PROBLEM 1
Which lines of the listing contain the word "components"? Pull out every one of them.
:::::
THE ROMAN RUINS OF PADUA

I returned to Padua two days after my first trip and this time I was much more prepared for finding the Roman Arena. The route was simply to exit from the train station (with a good map) and head straight up Corso del Popolo. I crossed over Via Trieste and found myself at the river around the old walls of Padua and a bridge that took me over the water to Torrione dell’Arena. There was no tower to see here but I could see the Capella degli Scrovegni (#4 on map on left) in the distance. I presumed wrongly that if I wandered through the Torrione dell’Arena park that this would lead me to the gate leading into the area where the walls of the Roman arena stood. I didn’t manage to find such a gate but I encountered plenty of school children on excursions and lots of volunteers keeping them off the gardens!

I escaped the gardens and made my way back to Corso del Popolo and walked along to the small piazza where the usual statue of Giuseppe Garibaldi (the military hero of the Italian Unification in the 19th century) stood. This statue was made in 1866 by Ambrogio Borghi. It seems a rule that major Italian cities need to have a prominent statue of Garibaldi. When I went to Bologna and I was walking the Via dell’Independenza; there was Garibaldi again, this time seated on his horse.

In order to inspect the Roman Arena, I had to walk up to the Eremitani Church which I had found two days before but had approached it from the other side. I hadn’t known that the museum and the arena were on the other side of this church. For some obscure reason I thought the Roman Arena would have been part of an open public park but discovered that there was an entry fee to be paid inside Museo Eremitani. This turned out be very convenient for me as I also wanted to visit Padua’s archaeology museum and so it was a bonus to get the two structures in the one area. The only problem was that when I went into the museum to buy my ticket, I met up again with all the same school children on excursion to the same places as me!

The image below shows the four buildings that make up this significant site in Padua. I could see the Capella degli Scrovegni over the fence when I approached through the Torrione dell’Arena. This image is an interesting one in that it shows that the Chapel intrudes over the original line of the walls of the Arena. In Feb 6 1300 CE, a wealthy banker Enrico Scrovegni bought the whole area where the Roman arena had once stood. The original amphitheatre had been built in 70 CE for the viewing of gladiator games. Over the Middle Ages the arena was demolished and its stones and marble were used in the construction of other buildings.
:::::
PROBLEM 2
In the Padua travel account above, who made the statue of Giuseppe Garibaldi, and in what year?
:::::
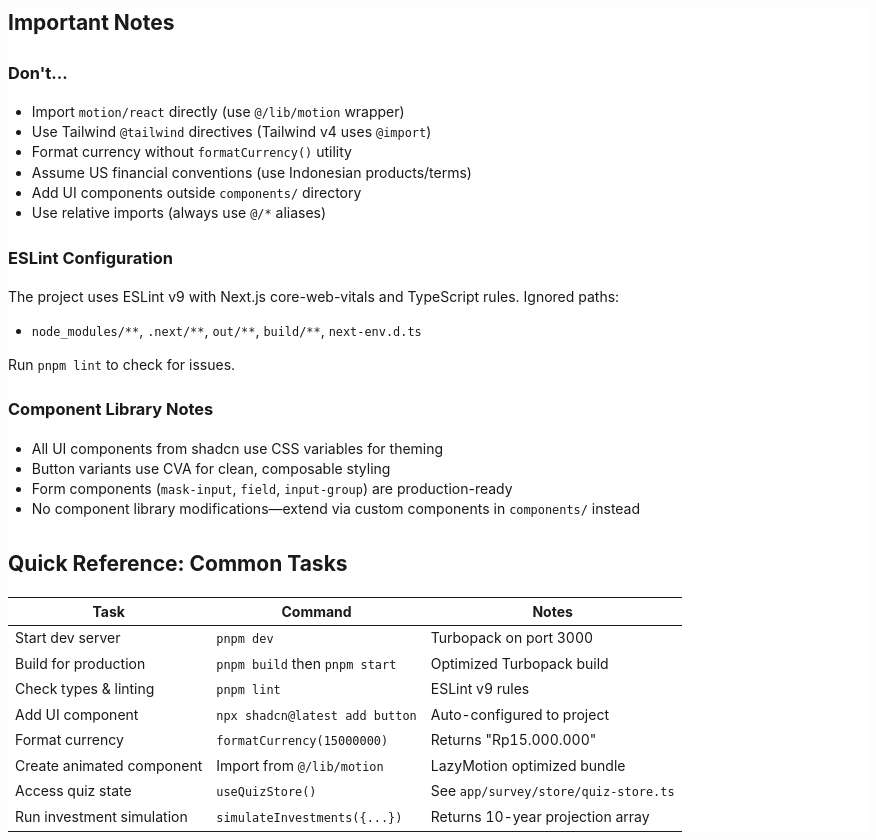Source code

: ## Important Notes

### Don't...

- Import `motion/react` directly (use `@/lib/motion` wrapper)
- Use Tailwind `@tailwind` directives (Tailwind v4 uses `@import`)
- Format currency without `formatCurrency()` utility
- Assume US financial conventions (use Indonesian products/terms)
- Add UI components outside `components/` directory
- Use relative imports (always use `@/*` aliases)

### ESLint Configuration

The project uses ESLint v9 with Next.js core-web-vitals and TypeScript rules. Ignored paths:
- `node_modules/**`, `.next/**`, `out/**`, `build/**`, `next-env.d.ts`

Run `pnpm lint` to check for issues.

### Component Library Notes

- All UI components from shadcn use CSS variables for theming
- Button variants use CVA for clean, composable styling
- Form components (`mask-input`, `field`, `input-group`) are production-ready
- No component library modifications—extend via custom components in `components/` instead

## Quick Reference: Common Tasks

| Task | Command | Notes |
|------|---------|-------|
| Start dev server | `pnpm dev` | Turbopack on port 3000 |
| Build for production | `pnpm build` then `pnpm start` | Optimized Turbopack build |
| Check types & linting | `pnpm lint` | ESLint v9 rules |
| Add UI component | `npx shadcn@latest add button` | Auto-configured to project |
| Format currency | `formatCurrency(15000000)` | Returns "Rp15.000.000" |
| Create animated component | Import from `@/lib/motion` | LazyMotion optimized bundle |
| Access quiz state | `useQuizStore()` | See `app/survey/store/quiz-store.ts` |
| Run investment simulation | `simulateInvestments({...})` | Returns 10-year projection array |
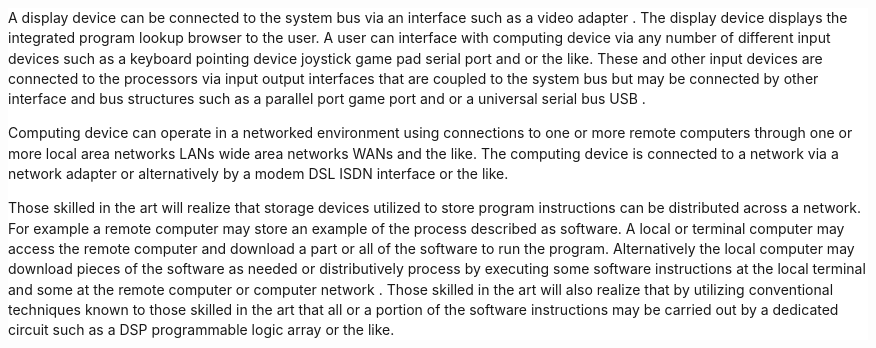 A display device can be connected to the system bus via an interface such as a video adapter . The display device displays the integrated program lookup browser to the user. A user can interface with computing device via any number of different input devices such as a keyboard pointing device joystick game pad serial port and or the like. These and other input devices are connected to the processors via input output interfaces that are coupled to the system bus but may be connected by other interface and bus structures such as a parallel port game port and or a universal serial bus USB .

Computing device can operate in a networked environment using connections to one or more remote computers through one or more local area networks LANs wide area networks WANs and the like. The computing device is connected to a network via a network adapter or alternatively by a modem DSL ISDN interface or the like.

Those skilled in the art will realize that storage devices utilized to store program instructions can be distributed across a network. For example a remote computer may store an example of the process described as software. A local or terminal computer may access the remote computer and download a part or all of the software to run the program. Alternatively the local computer may download pieces of the software as needed or distributively process by executing some software instructions at the local terminal and some at the remote computer or computer network . Those skilled in the art will also realize that by utilizing conventional techniques known to those skilled in the art that all or a portion of the software instructions may be carried out by a dedicated circuit such as a DSP programmable logic array or the like.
:::::
ANSWER 1
- Add UI components outside `components/` directory
- All UI components from shadcn use CSS variables for theming
- Form components (`mask-input`, `field`, `input-group`) are production-ready
- No component library modifications—extend via custom components in `components/` instead

ANSWER 2
Ambrogio Borghi made it in 1866.